Apple has released an AI model named MGIE, short for MLLM-Guided Image Editing, which revolutionizes image editing through natural language instructions. Developed in collaboration with researchers from the University of California, Santa Barbara, MGIE employs multimodal large language models (MLLMs) to interpret user commands and execute pixel-level manipulations on images. This marks a significant stride for Apple in the AI arena, showcasing its potential contribution to the field.
Unlike conventional photo editing software, where users manipulate images manually, MGIE allows users to describe desired edits in plain language, simplifying the editing process. Users can effortlessly instruct MGIE to perform various tasks, such as cropping, resizing, flipping, and applying filters to images, solely through text prompts.
The model’s capabilities extend beyond basic edits; it can handle more complex tasks like modifying specific objects within an image or enhancing its overall quality. By leveraging MLLMs, MGIE translates user instructions into clear and concise guidance for the editing process, ensuring accurate and efficient edits.
For instance, instructing MGIE to “make the sky more blue” results in an increase in the saturation of the sky region by a specified percentage. Moreover, the model can perform global optimizations such as adjusting brightness, contrast, sharpness, and color balance, as well as applying artistic effects like sketching and painting.
MGIE’s ease of use is further underscored by its availability as an open-source project on GitHub, allowing users to access the code, data, and pre-trained models. Additionally, a web demo hosted on Hugging Face Spaces enables users to experiment with MGIE’s capabilities online.
Beyond its practical utility, MGIE represents a significant advancement in instruction-based image editing, offering a seamless interface for users to express their creativity.

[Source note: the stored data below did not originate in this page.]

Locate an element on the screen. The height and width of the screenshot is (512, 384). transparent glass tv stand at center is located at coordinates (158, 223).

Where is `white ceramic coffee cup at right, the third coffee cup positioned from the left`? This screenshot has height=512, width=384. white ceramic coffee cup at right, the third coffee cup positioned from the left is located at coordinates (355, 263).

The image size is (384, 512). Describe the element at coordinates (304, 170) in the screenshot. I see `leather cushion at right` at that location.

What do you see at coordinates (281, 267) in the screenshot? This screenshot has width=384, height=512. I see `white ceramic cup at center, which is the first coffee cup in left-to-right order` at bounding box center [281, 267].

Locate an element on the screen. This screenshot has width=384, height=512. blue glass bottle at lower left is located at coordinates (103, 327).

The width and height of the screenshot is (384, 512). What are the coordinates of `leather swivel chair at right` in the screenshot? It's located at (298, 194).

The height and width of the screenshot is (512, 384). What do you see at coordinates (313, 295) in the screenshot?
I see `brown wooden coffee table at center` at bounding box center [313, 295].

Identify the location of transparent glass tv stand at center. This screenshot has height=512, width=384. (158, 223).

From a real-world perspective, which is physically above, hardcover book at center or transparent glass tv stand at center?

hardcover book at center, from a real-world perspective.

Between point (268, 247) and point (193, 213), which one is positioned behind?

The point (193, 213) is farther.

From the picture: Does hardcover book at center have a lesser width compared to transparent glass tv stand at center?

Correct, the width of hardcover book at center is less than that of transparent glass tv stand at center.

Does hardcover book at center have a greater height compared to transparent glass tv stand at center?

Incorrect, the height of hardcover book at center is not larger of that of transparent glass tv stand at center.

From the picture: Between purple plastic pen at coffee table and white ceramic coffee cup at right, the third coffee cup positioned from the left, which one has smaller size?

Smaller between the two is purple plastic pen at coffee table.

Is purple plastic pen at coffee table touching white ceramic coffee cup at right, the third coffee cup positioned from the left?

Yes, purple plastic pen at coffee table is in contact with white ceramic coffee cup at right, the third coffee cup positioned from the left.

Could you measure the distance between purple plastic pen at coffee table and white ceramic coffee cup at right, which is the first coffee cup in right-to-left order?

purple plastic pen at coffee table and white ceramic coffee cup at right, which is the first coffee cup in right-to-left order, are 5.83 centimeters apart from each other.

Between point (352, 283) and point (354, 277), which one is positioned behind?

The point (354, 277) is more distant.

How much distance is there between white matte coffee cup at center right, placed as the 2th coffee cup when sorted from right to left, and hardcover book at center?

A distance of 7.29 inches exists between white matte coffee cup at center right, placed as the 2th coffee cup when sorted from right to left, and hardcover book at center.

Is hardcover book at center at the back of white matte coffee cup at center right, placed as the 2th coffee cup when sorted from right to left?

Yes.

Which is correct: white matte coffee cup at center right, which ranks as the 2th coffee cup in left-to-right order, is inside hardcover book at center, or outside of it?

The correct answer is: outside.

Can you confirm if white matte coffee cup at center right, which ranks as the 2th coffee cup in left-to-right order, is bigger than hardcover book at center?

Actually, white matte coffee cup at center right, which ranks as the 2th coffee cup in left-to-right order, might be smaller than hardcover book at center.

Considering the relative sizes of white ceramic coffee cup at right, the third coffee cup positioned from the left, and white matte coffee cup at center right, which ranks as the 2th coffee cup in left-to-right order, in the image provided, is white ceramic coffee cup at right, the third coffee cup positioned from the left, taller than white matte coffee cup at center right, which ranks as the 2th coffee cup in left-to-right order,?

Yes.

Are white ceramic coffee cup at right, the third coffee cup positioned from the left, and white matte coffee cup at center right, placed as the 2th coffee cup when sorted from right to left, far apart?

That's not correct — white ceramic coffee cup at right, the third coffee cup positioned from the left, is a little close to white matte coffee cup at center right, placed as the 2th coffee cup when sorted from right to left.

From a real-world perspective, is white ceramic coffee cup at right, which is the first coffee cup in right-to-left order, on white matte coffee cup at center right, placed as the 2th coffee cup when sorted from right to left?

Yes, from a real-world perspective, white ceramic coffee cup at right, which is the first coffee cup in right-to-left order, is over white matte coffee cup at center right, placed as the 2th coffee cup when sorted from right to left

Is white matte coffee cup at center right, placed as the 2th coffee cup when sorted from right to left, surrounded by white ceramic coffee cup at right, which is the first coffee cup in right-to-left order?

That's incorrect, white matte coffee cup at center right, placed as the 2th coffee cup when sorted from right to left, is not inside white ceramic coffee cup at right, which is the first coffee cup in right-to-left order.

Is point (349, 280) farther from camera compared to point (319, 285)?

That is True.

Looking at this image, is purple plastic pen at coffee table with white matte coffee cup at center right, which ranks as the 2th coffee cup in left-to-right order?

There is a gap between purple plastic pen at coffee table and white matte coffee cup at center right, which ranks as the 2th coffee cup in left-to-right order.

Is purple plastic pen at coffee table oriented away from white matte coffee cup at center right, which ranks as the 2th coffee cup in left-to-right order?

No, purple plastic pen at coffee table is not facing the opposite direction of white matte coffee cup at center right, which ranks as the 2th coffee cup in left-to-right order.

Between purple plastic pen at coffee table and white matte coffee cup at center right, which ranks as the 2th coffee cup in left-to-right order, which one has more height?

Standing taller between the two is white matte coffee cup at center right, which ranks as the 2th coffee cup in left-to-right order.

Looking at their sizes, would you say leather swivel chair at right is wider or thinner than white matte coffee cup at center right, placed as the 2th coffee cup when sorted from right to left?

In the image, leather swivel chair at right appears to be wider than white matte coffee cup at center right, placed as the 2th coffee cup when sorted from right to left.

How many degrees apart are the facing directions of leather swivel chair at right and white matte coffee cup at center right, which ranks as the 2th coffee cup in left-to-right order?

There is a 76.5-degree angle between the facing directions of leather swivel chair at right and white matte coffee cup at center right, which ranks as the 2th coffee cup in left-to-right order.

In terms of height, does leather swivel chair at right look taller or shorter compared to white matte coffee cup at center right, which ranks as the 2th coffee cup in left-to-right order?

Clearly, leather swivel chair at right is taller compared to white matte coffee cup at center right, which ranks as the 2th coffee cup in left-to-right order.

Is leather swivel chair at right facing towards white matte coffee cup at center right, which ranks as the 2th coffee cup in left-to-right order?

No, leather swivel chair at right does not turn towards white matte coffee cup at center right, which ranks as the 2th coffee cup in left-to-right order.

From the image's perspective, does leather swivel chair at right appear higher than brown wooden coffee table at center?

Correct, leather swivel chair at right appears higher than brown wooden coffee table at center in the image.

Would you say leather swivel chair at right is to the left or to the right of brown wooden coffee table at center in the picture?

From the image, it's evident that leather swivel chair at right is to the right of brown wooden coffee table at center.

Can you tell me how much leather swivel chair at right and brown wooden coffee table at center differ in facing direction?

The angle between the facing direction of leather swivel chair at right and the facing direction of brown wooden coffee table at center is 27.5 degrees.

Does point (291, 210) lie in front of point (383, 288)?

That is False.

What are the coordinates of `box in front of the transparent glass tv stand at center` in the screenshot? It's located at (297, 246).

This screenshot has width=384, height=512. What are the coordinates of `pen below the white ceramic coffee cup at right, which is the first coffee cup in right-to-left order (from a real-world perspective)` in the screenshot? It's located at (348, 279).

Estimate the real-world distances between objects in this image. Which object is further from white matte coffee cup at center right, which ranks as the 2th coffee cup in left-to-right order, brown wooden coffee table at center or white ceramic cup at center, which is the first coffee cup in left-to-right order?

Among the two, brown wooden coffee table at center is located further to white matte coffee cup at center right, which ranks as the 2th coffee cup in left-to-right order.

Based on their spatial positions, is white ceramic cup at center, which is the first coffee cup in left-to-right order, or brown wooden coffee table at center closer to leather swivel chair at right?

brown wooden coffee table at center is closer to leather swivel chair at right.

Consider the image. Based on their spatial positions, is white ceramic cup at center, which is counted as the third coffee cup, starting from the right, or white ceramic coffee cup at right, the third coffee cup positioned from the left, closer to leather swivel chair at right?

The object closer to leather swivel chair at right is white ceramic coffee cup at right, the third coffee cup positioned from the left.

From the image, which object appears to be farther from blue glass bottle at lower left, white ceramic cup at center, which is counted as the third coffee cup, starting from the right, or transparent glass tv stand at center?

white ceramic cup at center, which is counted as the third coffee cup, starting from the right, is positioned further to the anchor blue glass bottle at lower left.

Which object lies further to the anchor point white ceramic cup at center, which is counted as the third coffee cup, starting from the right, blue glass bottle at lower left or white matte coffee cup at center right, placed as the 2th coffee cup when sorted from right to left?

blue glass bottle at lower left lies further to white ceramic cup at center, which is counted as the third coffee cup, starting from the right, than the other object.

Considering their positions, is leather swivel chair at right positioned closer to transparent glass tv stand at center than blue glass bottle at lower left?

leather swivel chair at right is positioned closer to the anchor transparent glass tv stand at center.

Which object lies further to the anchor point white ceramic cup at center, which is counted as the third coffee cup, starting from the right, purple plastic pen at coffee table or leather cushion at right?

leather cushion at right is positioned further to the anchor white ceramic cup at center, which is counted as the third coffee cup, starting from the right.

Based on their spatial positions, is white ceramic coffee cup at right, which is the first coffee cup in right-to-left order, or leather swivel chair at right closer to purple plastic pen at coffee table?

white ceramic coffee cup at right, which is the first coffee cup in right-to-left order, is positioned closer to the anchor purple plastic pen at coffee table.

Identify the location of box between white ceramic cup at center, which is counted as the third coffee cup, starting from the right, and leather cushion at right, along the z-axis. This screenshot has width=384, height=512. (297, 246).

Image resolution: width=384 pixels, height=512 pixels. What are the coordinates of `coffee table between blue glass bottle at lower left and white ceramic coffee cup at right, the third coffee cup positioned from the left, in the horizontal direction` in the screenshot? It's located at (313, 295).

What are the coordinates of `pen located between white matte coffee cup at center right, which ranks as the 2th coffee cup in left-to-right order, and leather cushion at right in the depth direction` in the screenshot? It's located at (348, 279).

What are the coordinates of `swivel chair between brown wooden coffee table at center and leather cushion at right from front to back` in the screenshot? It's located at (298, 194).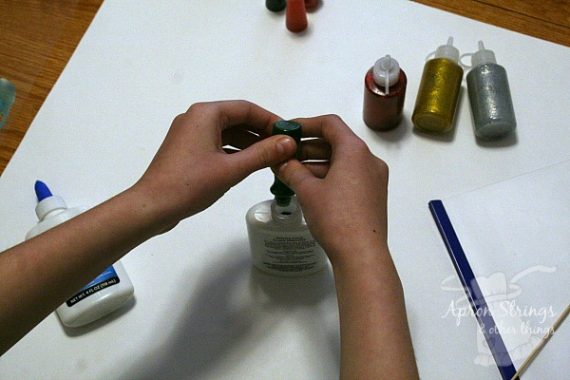
Locate an element on the screen. Image resolution: width=570 pixels, height=380 pixels. workspace is located at coordinates (168, 71).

It exemplifies Apple’s commitment to advancing AI research and development, aligning with CEO Tim Cook’s vision of integrating more AI features into Apple devices.
While MGIE signals a breakthrough in assistive AI for creative tasks, experts emphasize the need for ongoing refinement and improvement in multimodal AI systems. Nevertheless, the release of MGIE heralds a promising era where AI serves as an indispensable tool in unleashing human creativity.